Por exemplo, alguém poderá defender a seguinte ideia, hoje em dia muito popular: “Todas as verdades são relativas”. Sem formação lógica, acontece duas coisas a essa pessoa. Em primeiro lugar, não se apercebe que a sua ideia é auto-refutante – isto é, não se apercebe que a verdade da sua ideia implica a sua falsidade. Se todas as verdades são relativas, também esta é uma verdade relativa; mas ser uma verdade relativa significa que para algumas pessoas, ou em algumas circunstâncias, ou para algumas comunidades, esta ideia é falsa. Logo, se for verdade que todas as verdades são relativas, é falso em algumas circunstâncias que todas as verdades são relativas. Em segundo lugar, não só essa pessoa não se apercebe dessa dificuldade lógica elementar a que tem de responder, como sente que quem lhe apresenta este contra-argumento a está a enganar. Como o contra-argumento se baseia num raciocínio ligeiramente complexo e a pessoa em causa não tem instrumentos para avaliar a sua correcção, sente que está a ser enganada. O resultado dessa situação é que essa pessoa não está equipada para discutir ideias filosóficas – tudo o que consegue fazer é dar voz aos preconceitos do seu tempo, sem ter capacidade crítica para se distanciar das suas próprias ideias e procurar responder aos argumentos que se levantam contra elas. Nestas circunstâncias, o estudo da filosofia deixa de conduzir à liberdade do pensamento crítico e torna-se apenas um meio para sustentar preconceitos com nomes sonantes de filósofos e palavras complicadas.»

Desidério Murcho, O Lugar da Lógica na Filosofia (Plátano: Lisboa, 2003) 30-31.

quinta-feira, 4 de novembro de 2010

Rir e pensar

Crisipo (Solis, 280 a.C. - Atenas, 208 a.C.) foi um dos filósofos mais importantes do estoicismo antigo, que se dedicou em especial ao estudo da lógica.

Segundo ele, até os cães utilizam a lógica, como se pode comprovar se os observarmos quando seguem um rasto de outro animal e chegam a uma encruzilhada, onde têm de escolher entre dois caminhos distintos. Se, depois de farejar um deles, o elimina, opta automaticamente pelo outro, como se o cão em questão utilizasse um silogismo disjuntivo – “A ou B, não A; logo, B”!

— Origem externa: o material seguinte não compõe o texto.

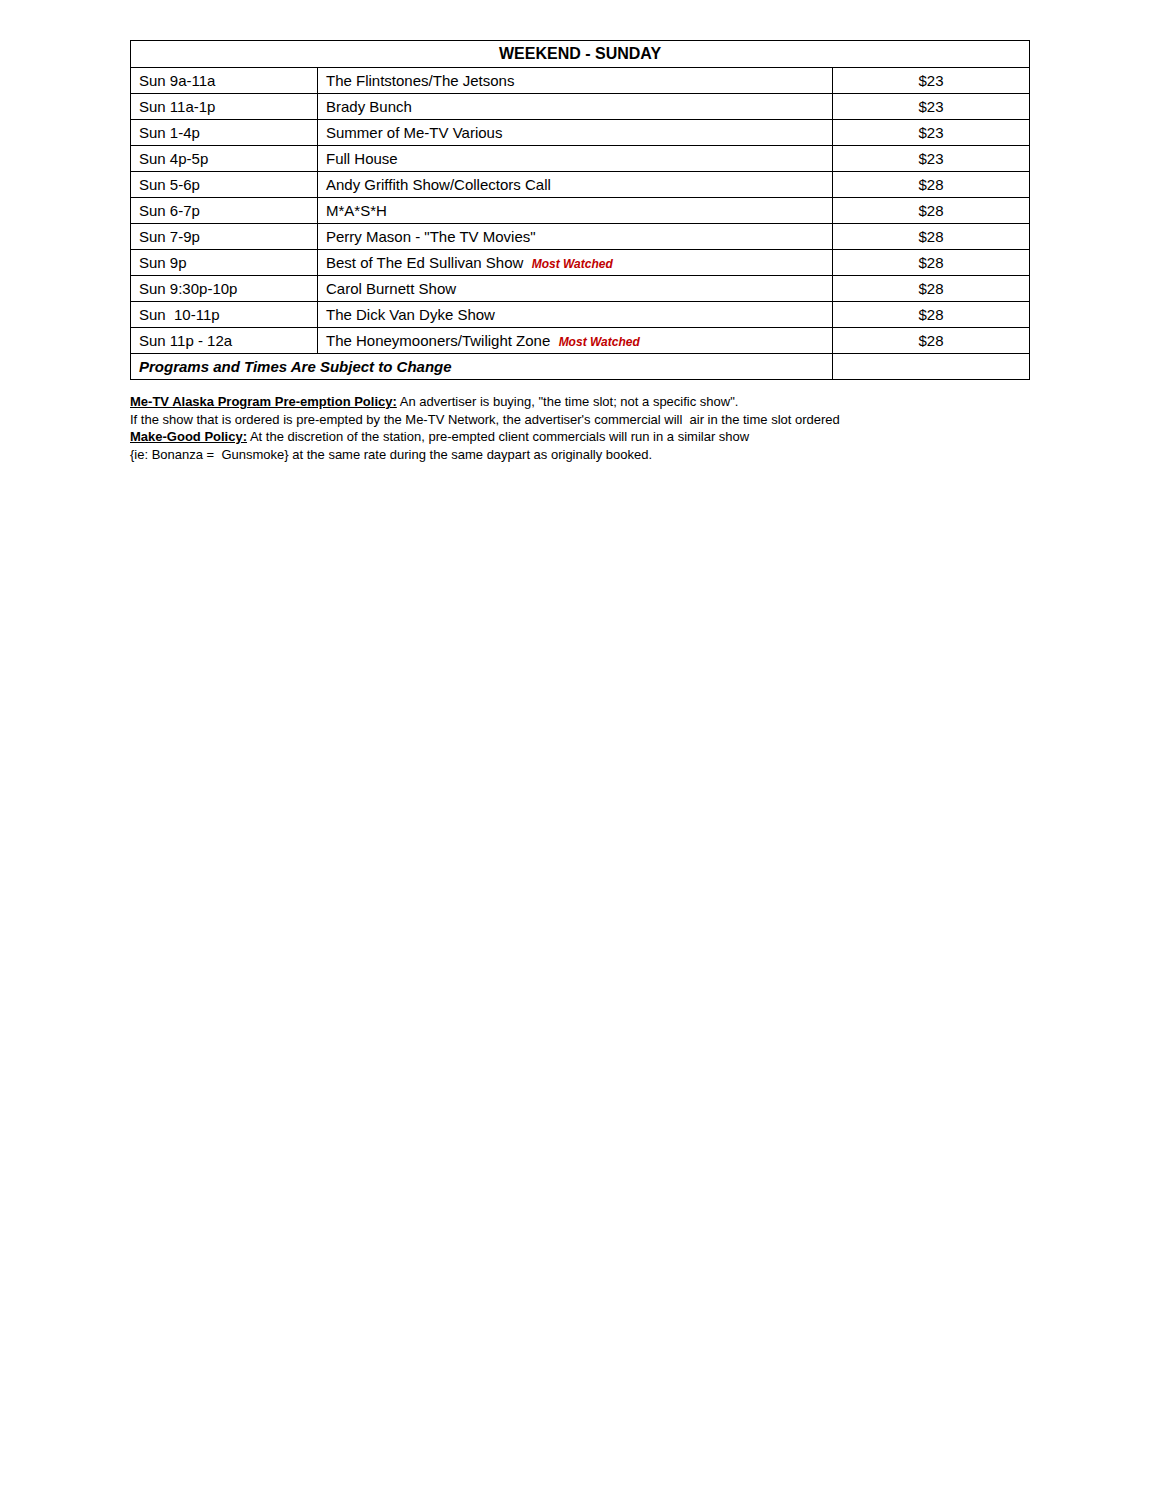| WEEKEND - SUNDAY |
| --- |
| Sun 9a-11a | The Flintstones/The Jetsons | $23 |
| Sun 11a-1p | Brady Bunch | $23 |
| Sun 1-4p | Summer of Me-TV Various | $23 |
| Sun 4p-5p | Full House | $23 |
| Sun 5-6p | Andy Griffith Show/Collectors Call | $28 |
| Sun 6-7p | M*A*S*H | $28 |
| Sun 7-9p | Perry Mason - "The TV Movies" | $28 |
| Sun 9p | Best of The Ed Sullivan Show Most Watched | $28 |
| Sun 9:30p-10p | Carol Burnett Show | $28 |
| Sun 10-11p | The Dick Van Dyke Show | $28 |
| Sun 11p - 12a | The Honeymooners/Twilight Zone Most Watched | $28 |
| Programs and Times Are Subject to Change | |
Me-TV Alaska Program Pre-emption Policy: An advertiser is buying, "the time slot; not a specific show".
If the show that is ordered is pre-empted by the Me-TV Network, the advertiser's commercial will air in the time slot ordered
Make-Good Policy: At the discretion of the station, pre-empted client commercials will run in a similar show
{ie: Bonanza = Gunsmoke} at the same rate during the same daypart as originally booked.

quarta-feira, 3 de novembro de 2010

Quebra-cabeças


Esta série de palavras segue uma regra lógica:

TRENS
MALAS
MAIOR


Das palavras seguintes, qual poderá continuar a série:

PARTI
AULAS
CALMA
BOIÃO

terça-feira, 2 de novembro de 2010

Ferramentas da filosofia

«Os filósofos concebem teorias bizarras, empolgantes e às vezes inquietantes. Esse não é principal objectivo do seu trabalho, claro. O que eles querem, acima de tudo, é saber aquilo que é verdadeiro. A razão é a ferramenta que usam para os ajudar a atingir esse objectivo.

Os filósofos querem que as suas teorias e soluções tenham, pelo menos, boas hipóteses de estarem certas. Tentam conseguir isso aplicando a razão. Submetem as teorias a um estudo crítico minucioso e tentam arranjar argumentos convincentes para supor que elas estão certas.

É tentador pensar nos nossos “poderes da razão” como a capacidade de encadear logicamente cadeias de raciocínios e também de descobrir os elos defeituosos dessas cadeias, tal como um computador pode estar programado para fazer. Não há dúvida de que a capacidade de construir cadeias complexas de raciocínios e de nelas detectar falhas é uma competência essencial para qualquer filósofo. Mas a expressão “poderes da razão” refere-se, na verdade, a um conjunto de capacidades mentais bem mais vasto e diversificado. Tornar-se um bom filósofo implica desenvolver todo um conjunto de competências de pensamento, incluindo a capacidade de fazer afirmações claras, precisas e relevantes. Os filósofos também precisam da capacidade de não abandonar um problema e de revelar paciência e determinação. Além disso, devem ser capazes de recuar e de pensar de forma imaginativa e criativa (…). Também são úteis à filosofia a capacidade de pesar as probabilidades e os dados, a capacidade de reconhecer (e combater) a sua subjectividade e a capacidade de identificar falácias no raciocínio próprio e dos outros.»

Stephen Law, Filosofia (Porto: Dorling Kindersley / Civilização Eds, 2009) 192.